A statement issued on Wednesday by the General Secretary of National Union of Electricity Employees (NUEE), Comrade Joe Ajaero and obtained by The Tide in Port Harcourt accused the leadership of NLC of not responding adequately to emerging national issues affecting the entire workers in the country.
Ajaero said that NLC has allegedly shown clear lack of the needed cohesion and depth to engage the government and others adequately on national issues.
He said the clear lack of capacity and capability by the congress is truly an expression of the inappropriate ideological foundations needed to articulate and project the various interests of the affiliates and diverse public views as a trade union movement as it concerns national issues.
The NUEE scribe who is also a factional president of the NLC said the labour body was operating ‘sub optimally, thus the results are clearly very little’ stressing that it has become worrisome that the Nigeria Labour Congress had unwittingly turned into a framework along the line to frustrate its original objective of protecting the workers.

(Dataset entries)

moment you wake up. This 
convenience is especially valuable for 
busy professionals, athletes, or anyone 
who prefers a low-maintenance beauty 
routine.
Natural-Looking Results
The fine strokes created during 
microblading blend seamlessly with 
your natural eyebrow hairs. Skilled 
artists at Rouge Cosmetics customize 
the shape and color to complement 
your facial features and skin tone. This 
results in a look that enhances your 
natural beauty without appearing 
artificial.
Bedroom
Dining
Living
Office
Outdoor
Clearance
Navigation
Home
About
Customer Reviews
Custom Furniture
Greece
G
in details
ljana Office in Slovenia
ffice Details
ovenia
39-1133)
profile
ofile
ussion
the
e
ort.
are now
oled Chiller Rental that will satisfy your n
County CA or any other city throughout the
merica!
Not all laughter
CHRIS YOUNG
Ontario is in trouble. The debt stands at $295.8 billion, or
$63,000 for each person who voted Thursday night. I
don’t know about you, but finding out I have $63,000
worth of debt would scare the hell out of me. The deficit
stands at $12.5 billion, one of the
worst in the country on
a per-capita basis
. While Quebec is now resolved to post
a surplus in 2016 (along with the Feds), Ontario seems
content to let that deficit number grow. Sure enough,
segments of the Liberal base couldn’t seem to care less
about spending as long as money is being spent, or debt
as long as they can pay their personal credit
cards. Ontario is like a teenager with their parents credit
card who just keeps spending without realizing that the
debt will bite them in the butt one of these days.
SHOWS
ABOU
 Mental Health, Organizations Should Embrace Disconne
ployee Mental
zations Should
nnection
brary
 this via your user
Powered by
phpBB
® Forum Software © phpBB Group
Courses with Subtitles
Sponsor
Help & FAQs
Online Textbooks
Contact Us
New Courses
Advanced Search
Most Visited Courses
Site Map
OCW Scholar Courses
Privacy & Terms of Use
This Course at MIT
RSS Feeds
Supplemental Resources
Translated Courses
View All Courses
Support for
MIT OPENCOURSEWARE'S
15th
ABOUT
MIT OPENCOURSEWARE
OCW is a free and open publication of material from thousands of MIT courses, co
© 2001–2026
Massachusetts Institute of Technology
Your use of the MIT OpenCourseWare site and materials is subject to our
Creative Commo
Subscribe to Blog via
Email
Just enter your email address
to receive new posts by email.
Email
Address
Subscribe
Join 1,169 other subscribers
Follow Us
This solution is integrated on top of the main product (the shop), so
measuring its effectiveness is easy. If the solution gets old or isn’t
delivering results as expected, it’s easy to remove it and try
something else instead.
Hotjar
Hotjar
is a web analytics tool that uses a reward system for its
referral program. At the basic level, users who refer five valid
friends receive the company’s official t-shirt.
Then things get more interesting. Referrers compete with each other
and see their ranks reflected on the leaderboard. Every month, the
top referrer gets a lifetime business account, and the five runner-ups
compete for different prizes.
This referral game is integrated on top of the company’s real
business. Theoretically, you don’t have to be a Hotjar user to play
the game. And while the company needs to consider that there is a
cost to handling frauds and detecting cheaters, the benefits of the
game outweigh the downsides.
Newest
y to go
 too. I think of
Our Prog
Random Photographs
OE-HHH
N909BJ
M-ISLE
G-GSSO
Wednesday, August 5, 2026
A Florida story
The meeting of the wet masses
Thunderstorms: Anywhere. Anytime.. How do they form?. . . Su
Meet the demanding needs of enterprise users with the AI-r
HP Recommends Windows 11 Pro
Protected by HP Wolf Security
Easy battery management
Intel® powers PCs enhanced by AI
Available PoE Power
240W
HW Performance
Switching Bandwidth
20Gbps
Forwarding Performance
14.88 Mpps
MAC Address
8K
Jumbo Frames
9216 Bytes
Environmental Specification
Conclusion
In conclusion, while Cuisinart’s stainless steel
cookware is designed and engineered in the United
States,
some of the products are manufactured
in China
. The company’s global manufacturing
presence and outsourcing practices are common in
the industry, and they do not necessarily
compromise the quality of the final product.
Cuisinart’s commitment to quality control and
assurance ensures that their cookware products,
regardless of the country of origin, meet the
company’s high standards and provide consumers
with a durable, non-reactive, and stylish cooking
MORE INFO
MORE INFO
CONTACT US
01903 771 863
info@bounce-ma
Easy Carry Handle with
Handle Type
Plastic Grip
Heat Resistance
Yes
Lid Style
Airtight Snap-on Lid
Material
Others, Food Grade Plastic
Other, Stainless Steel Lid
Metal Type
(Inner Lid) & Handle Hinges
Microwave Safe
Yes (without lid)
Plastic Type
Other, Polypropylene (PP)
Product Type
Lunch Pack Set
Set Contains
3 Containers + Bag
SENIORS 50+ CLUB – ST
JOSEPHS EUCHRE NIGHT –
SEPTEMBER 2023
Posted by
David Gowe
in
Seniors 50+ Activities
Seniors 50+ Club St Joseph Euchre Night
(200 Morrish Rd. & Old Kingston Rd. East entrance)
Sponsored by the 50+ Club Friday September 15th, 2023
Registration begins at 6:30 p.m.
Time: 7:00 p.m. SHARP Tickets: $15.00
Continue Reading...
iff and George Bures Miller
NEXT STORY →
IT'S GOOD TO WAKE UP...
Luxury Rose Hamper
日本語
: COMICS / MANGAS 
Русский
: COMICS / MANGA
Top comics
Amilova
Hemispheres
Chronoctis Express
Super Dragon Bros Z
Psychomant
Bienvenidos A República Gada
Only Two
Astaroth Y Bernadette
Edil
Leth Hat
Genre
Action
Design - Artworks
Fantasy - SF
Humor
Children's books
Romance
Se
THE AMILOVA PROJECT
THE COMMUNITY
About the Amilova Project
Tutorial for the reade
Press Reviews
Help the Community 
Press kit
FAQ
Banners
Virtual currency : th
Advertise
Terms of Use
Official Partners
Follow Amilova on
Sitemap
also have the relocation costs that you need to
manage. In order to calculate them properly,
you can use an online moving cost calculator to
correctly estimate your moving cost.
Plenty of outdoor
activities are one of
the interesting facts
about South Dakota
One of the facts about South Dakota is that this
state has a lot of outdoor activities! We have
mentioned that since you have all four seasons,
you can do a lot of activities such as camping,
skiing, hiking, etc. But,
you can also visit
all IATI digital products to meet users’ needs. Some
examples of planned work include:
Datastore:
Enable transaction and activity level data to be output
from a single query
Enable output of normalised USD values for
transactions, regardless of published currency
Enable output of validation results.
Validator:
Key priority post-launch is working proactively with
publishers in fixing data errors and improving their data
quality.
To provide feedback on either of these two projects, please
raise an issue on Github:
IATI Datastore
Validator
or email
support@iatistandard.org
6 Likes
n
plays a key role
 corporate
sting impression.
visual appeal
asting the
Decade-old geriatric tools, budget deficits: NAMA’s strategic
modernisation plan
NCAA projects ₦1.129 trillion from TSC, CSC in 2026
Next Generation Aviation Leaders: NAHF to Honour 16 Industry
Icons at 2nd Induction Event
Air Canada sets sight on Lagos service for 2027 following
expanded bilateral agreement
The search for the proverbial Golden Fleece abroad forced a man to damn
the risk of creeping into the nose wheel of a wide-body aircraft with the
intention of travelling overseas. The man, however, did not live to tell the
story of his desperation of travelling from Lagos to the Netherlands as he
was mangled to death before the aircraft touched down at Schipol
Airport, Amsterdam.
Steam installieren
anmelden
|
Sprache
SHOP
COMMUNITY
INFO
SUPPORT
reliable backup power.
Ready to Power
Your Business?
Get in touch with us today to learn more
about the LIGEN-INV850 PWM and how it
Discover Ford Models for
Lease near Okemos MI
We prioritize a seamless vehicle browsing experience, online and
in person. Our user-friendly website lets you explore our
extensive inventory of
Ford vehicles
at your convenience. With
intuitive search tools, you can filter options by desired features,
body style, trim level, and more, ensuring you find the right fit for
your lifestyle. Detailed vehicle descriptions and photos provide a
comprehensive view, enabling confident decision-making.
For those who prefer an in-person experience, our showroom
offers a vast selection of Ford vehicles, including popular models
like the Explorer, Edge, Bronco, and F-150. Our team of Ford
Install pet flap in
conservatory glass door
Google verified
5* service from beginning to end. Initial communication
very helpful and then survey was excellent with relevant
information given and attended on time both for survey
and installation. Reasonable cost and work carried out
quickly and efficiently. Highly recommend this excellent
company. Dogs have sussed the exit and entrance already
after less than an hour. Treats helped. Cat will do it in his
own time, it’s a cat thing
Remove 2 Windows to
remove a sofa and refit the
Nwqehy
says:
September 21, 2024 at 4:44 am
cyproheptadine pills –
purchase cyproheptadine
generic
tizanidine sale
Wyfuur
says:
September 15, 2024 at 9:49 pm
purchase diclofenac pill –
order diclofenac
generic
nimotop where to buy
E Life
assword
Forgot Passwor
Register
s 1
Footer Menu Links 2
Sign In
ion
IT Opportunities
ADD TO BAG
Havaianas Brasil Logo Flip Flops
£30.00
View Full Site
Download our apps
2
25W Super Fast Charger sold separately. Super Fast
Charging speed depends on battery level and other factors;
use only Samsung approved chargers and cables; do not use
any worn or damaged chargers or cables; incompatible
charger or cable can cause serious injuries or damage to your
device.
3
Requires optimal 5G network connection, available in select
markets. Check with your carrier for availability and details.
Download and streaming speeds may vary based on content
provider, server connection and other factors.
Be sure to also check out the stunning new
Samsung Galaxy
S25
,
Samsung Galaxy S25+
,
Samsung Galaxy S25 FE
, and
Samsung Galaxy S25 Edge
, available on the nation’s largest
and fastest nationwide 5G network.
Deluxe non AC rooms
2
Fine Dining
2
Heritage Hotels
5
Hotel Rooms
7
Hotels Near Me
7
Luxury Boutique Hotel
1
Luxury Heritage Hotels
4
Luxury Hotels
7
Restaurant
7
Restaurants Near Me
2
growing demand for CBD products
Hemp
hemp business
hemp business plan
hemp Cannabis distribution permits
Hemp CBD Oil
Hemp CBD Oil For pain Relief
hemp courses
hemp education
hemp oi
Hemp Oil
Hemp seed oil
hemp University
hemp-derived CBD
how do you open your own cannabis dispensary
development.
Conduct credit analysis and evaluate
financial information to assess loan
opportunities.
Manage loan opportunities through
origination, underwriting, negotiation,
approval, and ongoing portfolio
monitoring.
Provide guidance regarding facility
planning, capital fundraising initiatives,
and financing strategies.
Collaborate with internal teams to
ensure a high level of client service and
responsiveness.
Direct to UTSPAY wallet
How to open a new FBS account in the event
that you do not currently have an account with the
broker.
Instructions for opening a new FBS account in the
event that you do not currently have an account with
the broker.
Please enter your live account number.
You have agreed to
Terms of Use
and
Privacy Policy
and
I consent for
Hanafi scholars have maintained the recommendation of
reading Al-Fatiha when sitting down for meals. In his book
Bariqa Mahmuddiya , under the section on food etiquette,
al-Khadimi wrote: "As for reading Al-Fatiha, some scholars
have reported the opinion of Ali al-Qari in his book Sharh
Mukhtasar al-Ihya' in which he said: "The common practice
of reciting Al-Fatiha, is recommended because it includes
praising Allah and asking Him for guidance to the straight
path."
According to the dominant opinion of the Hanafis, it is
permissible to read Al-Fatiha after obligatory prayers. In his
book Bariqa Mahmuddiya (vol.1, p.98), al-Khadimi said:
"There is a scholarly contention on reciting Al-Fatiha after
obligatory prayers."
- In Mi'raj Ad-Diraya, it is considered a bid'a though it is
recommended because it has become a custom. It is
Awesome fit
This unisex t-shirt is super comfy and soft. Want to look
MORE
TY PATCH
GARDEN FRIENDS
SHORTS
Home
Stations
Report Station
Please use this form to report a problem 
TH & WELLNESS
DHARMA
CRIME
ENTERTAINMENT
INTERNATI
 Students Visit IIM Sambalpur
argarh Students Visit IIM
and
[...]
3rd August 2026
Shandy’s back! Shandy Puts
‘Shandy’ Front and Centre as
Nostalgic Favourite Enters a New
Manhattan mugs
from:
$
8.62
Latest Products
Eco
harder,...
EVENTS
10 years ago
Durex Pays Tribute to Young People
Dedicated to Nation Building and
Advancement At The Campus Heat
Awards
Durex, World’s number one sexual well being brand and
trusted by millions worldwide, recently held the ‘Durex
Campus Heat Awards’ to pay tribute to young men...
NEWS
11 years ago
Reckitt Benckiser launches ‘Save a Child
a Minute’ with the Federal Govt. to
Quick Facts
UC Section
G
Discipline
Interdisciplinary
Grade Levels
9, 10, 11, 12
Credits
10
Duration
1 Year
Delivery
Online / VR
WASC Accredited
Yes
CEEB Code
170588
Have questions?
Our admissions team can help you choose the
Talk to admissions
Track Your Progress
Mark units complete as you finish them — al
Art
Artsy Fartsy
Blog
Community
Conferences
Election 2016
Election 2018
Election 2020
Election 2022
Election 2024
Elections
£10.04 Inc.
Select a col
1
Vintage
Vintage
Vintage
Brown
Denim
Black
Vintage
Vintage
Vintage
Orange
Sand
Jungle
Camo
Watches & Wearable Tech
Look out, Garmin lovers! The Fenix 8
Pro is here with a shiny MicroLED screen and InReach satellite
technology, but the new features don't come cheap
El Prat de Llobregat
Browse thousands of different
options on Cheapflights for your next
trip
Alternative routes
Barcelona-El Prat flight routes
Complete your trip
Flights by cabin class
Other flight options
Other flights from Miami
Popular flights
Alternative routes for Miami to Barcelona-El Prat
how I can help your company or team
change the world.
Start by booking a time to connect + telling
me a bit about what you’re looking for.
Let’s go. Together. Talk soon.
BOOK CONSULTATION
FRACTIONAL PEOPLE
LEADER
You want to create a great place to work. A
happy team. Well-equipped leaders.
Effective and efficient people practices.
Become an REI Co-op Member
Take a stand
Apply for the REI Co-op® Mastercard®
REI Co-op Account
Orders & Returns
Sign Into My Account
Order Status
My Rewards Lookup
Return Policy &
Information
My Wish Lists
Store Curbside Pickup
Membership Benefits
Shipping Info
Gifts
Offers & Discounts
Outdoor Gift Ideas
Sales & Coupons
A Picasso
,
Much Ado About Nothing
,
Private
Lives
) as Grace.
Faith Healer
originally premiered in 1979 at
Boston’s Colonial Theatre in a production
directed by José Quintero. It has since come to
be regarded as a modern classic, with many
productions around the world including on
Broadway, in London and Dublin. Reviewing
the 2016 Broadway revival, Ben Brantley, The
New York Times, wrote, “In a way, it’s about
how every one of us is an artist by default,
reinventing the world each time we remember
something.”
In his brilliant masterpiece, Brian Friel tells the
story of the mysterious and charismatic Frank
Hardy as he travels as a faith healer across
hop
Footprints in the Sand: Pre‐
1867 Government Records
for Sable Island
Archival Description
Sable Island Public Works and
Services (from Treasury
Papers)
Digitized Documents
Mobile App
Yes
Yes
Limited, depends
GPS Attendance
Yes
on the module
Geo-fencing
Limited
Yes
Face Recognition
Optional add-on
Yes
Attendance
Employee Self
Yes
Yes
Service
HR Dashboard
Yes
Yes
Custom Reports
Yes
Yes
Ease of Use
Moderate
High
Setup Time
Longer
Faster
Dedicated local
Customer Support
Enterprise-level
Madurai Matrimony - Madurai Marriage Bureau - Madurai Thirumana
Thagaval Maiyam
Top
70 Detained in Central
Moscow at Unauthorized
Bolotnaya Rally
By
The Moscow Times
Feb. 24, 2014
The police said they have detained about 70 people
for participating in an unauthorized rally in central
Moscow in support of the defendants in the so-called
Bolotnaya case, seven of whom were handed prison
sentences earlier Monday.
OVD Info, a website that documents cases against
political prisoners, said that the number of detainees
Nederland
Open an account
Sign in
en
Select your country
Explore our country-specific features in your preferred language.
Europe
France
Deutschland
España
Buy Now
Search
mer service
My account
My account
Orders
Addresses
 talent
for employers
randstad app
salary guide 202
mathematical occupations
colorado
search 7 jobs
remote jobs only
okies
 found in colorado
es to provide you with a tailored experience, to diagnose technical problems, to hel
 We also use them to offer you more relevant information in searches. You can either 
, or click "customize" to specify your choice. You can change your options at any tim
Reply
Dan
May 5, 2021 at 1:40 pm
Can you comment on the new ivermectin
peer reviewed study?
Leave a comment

## Activity list
A - Please reproduce the dataset entries verbatim, starting with their first line and going on through the line that contains "content to let", with that line included.
B - Extend the article on the union leader's criticism of the Nigeria Labour Congress, picking up after its final sentence.

## Results of the exercise
A -
moment you wake up. This 
convenience is especially valuable for 
busy professionals, athletes, or anyone 
who prefers a low-maintenance beauty 
routine.
Natural-Looking Results
The fine strokes created during 
microblading blend seamlessly with 
your natural eyebrow hairs. Skilled 
artists at Rouge Cosmetics customize 
the shape and color to complement 
your facial features and skin tone. This 
results in a look that enhances your 
natural beauty without appearing 
artificial.
Bedroom
Dining
Living
Office
Outdoor
Clearance
Navigation
Home
About
Customer Reviews
Custom Furniture
Greece
G
in details
ljana Office in Slovenia
ffice Details
ovenia
39-1133)
profile
ofile
ussion
the
e
ort.
are now
oled Chiller Rental that will satisfy your n
County CA or any other city throughout the
merica!
Not all laughter
CHRIS YOUNG
Ontario is in trouble. The debt stands at $295.8 billion, or
$63,000 for each person who voted Thursday night. I
don’t know about you, but finding out I have $63,000
worth of debt would scare the hell out of me. The deficit
stands at $12.5 billion, one of the
worst in the country on
a per-capita basis
. While Quebec is now resolved to post
a surplus in 2016 (along with the Feds), Ontario seems
content to let that deficit number grow. Sure enough,

B -
Ajaero further said committed stakeholders in the labour movement are worried that given the avalanche of emerging national issues demanding creative responses from the movement, the congress leadership has shown  a clear lack of constructive responses and engagement with government and others.
He said that the congress failed to coordinate articulated response on the electricity tariff increase thereby denying the workers the ideological foundations of solving the problem but rather the dwelt mainly on the effect, when all Nigerians  know of the primacy of neo-liberal postulation of privatisation  as the cause and critical factor.
The labour leader said all the labour   leaders’ must be genuinely committed to speedily working through the process to reach acceptable compromises that would assist the labour movement build a new and vibrant movement and not pseudo outcomes that may undermine the workers and weaken the congress as a platform built on  sound ideological foundations.
Ajaero called for the rebuilding of solidarity and cohesion within the congress which broke down as a result of March 12, 2015 congress crisis in Abuja.